━━━━━ Extract to read ━━━━━

🤖 AI Summary
In three-dimensional aerial combat scenarios involving unmanned aerial vehicles (UAVs), the reach-avoid differential game suffers from the curse of dimensionality when solved via Hamilton–Jacobi (HJ) reachability analysis, especially under nonlinear dynamics and adversarial disturbances.
Method: This paper proposes a novel hierarchical decomposition framework—separating the game into horizontal and vertical subgames—and integrates second-order dynamical modeling with HJ reachability analysis for the first time in 3D space. It combines differential game formulation, HJ-based tracking control design, and Gazebo-based high-fidelity physical simulation.
Results: The approach theoretically guarantees capture conditions and post-capture tracking performance while enabling real-time, optimal pursuit of a quadrotor attacker in cluttered 3D environments with static obstacles. By circumventing the computational bottlenecks of high-dimensional HJ PDEs, it significantly enhances the tractability, safety, and optimality of 3D adversarial differential games—marking a substantial advance in practical UAV pursuit-evasion synthesis.

━━━━━ Provided data ━━━━━

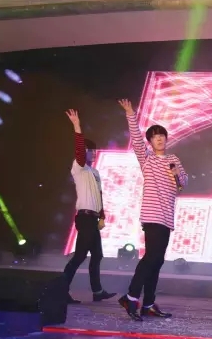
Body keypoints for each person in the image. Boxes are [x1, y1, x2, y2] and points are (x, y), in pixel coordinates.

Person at [117, 99, 188, 321]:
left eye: (162, 136)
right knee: (151, 258)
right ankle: (130, 296)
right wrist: (131, 114)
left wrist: (177, 173)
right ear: (150, 141)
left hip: (167, 218)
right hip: (152, 216)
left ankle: (148, 304)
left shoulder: (173, 159)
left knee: (157, 261)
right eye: (155, 136)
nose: (159, 139)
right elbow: (136, 140)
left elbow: (183, 183)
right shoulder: (146, 158)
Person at [62, 109, 116, 304]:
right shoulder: (79, 167)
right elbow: (79, 151)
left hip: (93, 218)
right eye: (88, 150)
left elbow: (99, 196)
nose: (91, 153)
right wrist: (77, 126)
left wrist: (102, 216)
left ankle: (97, 291)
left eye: (93, 150)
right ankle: (61, 290)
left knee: (97, 255)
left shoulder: (95, 172)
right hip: (84, 217)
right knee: (79, 256)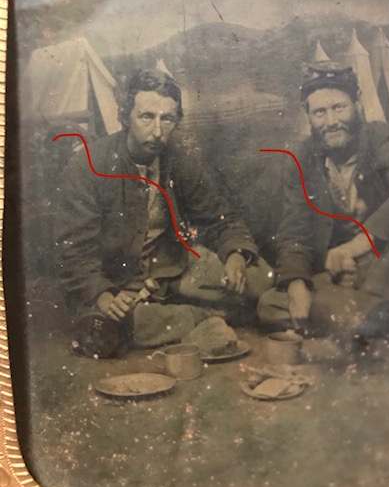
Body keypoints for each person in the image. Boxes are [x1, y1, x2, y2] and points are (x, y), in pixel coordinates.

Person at [56, 68, 271, 358]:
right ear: (125, 116)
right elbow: (74, 253)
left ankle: (184, 313)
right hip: (117, 284)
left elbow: (220, 217)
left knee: (260, 278)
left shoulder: (178, 160)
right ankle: (204, 316)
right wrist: (102, 294)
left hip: (170, 266)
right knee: (111, 328)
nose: (157, 132)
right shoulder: (88, 166)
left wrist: (235, 254)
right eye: (146, 117)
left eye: (167, 119)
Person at [257, 62, 389, 343]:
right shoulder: (302, 158)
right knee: (271, 303)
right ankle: (363, 321)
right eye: (319, 112)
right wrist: (296, 284)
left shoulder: (383, 140)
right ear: (308, 115)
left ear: (357, 104)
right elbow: (294, 232)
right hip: (340, 277)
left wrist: (355, 248)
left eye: (339, 108)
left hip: (387, 267)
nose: (331, 122)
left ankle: (360, 319)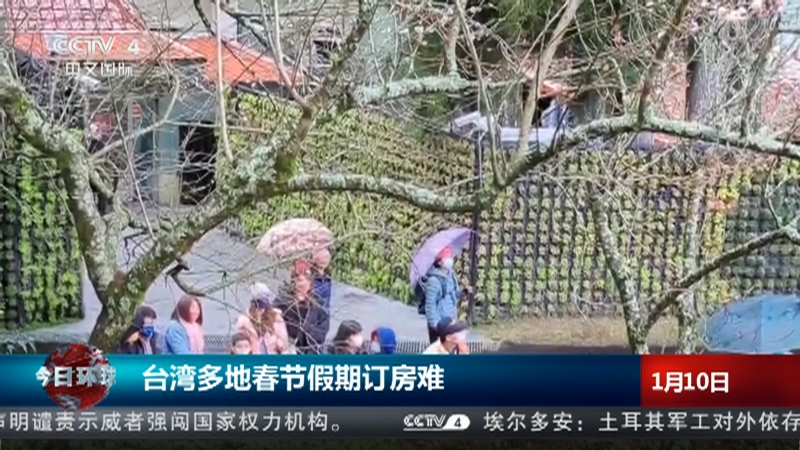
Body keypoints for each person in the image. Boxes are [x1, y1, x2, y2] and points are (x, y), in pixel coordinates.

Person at [275, 260, 330, 354]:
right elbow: (273, 319)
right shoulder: (283, 300)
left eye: (305, 280)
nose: (301, 285)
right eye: (298, 280)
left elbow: (321, 331)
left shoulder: (317, 304)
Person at [235, 286, 290, 354]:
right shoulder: (244, 322)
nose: (261, 310)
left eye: (263, 306)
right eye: (258, 306)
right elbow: (241, 346)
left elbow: (284, 345)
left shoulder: (276, 319)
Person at [423, 246, 460, 343]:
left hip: (450, 320)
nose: (450, 259)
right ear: (439, 262)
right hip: (439, 324)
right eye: (447, 257)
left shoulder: (451, 275)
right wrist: (434, 325)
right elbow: (430, 305)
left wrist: (462, 293)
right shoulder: (433, 281)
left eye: (450, 256)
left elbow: (452, 295)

━━━━━

Required work
A) In the UAV game summary, which tool is used for the high-fidelity physical simulation?
B) Reproduce the UAV game summary starting at "Method: This paper" and ending at "UAV pursuit-evasion synthesis.".
C) Continue the UAV game summary from its final sentence.

Exercise answers
A) Gazebo

B)
Method: This paper proposes a novel hierarchical decomposition framework—separating the game into horizontal and vertical subgames—and integrates second-order dynamical modeling with HJ reachability analysis for the first time in 3D space. It combines differential game formulation, HJ-based tracking control design, and Gazebo-based high-fidelity physical simulation.
Results: The approach theoretically guarantees capture conditions and post-capture tracking performance while enabling real-time, optimal pursuit of a quadrotor attacker in cluttered 3D environments with static obstacles. By circumventing the computational bottlenecks of high-dimensional HJ PDEs, it significantly enhances the tractability, safety, and optimality of 3D adversarial differential games—marking a substantial advance in practical UAV pursuit-evasion synthesis.

C)
📝 Abstract
Reach-avoid (RA) games have significant applications in security and defense, particularly for unmanned aerial vehicles (UAVs). These problems are inherently challenging due to the need to consider obstacles, consider the adversarial nature of opponents, ensure optimality, and account for nonlinear dynamics. Hamilton-Jacobi (HJ) reachability analysis has emerged as a powerful tool for tackling these challenges; however, while it has been applied to games involving two spatial dimensions, directly extending this approach to three spatial dimensions is impossible due to high dimensionality. On the other hand, alternative approaches for solving RA games lack the generality to consider games with three spatial dimensions involving agents with non-trivial system dynamics. In this work, we propose a novel framework for dimensionality reduction by decomposing the problem into a horizontal RA sub-game and a vertical RA sub-game. We then solve each sub-game using HJ reachability analysis and consider second-order dynamics that account for the defender's acceleration. To reconstruct the solution to the original RA game from the sub-games, we introduce a HJ-based tracking control algorithm in each sub-game that not only guarantees capture of the attacker but also tracking of the attacker thereafter. We prove the conditions under which the capture guarantees are maintained. The effectiveness of our approach is demonstrated via numerical simulations, showing that the decomposition maintains optimality and guarantees in the original problem. Our methods are also validated in a Gazebo physics simulator, achieving successful capture of quadrotors in three spatial dimensions space for the first time to the best of our knowledge.